We’ll know more tomorrow. But it looks like nothing more than a medical, genetically-inherited tragedy.
For a few minutes off and on this evening, I’ve been thinking that there might be a glimmer of hope in the bank exposure v debtors v EU nutters stand-off. I read in the Wall St Journal that the top 3 French banks have proposed a plan to reinvest half the proceeds from maturing Greek government bonds into new Greek long-term bonds, provided they can be free to invest 20% of the totals in ultra-safe (ho-ho) French gilts.

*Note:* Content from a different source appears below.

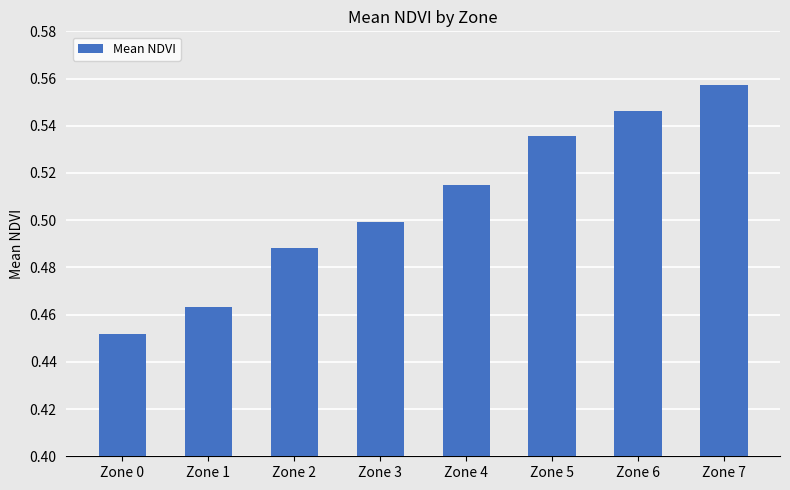

Which label corresponds to the smallest value in the chart?

Zone 0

It’s an ingenious idea, in that it offers Athens a sort of 30% haircut devolving into a 50% haircut, but without anything concrete that the debt ratings agencies could call a default. And necessity is the mother of invention, as without such a plan, the French banks would be in one mother of a mess. Further, as this is the banks’ own idea (allegedly) there is no element of compulsion for Trickey Trichet at the ECB to get uptight about.
But it may not even be this simple. I’m told that anything you agree to which could be construed as ‘not in your interests’ can be regarded as compulsion by the ratings agencies. Given not being able to do this might sink the banks, I’d call the deal compelling rather than compulsion….but what do I know?
Anyway, buying 30 year bonds in Greece might also be classed as evidence of insanity. Plus, of course, this is only more can-kicking: the plans for Greece assume economic growth (yeh, right) and selling unsaleable assets in double-quick time. A year down the road, the Greeks will simply owe more, the banks will have only partly deleveraged, the repayments will be behind schedule again….and because of that, the bond yields will be a thousand per cent or something equally potty.
Neverthless, an important principle has been established: that some debt forgiveness is in order, of around 30% , for Greece. All we need now is some global reality about 70% forgiveness for everyone, and we’ll be out of the woods.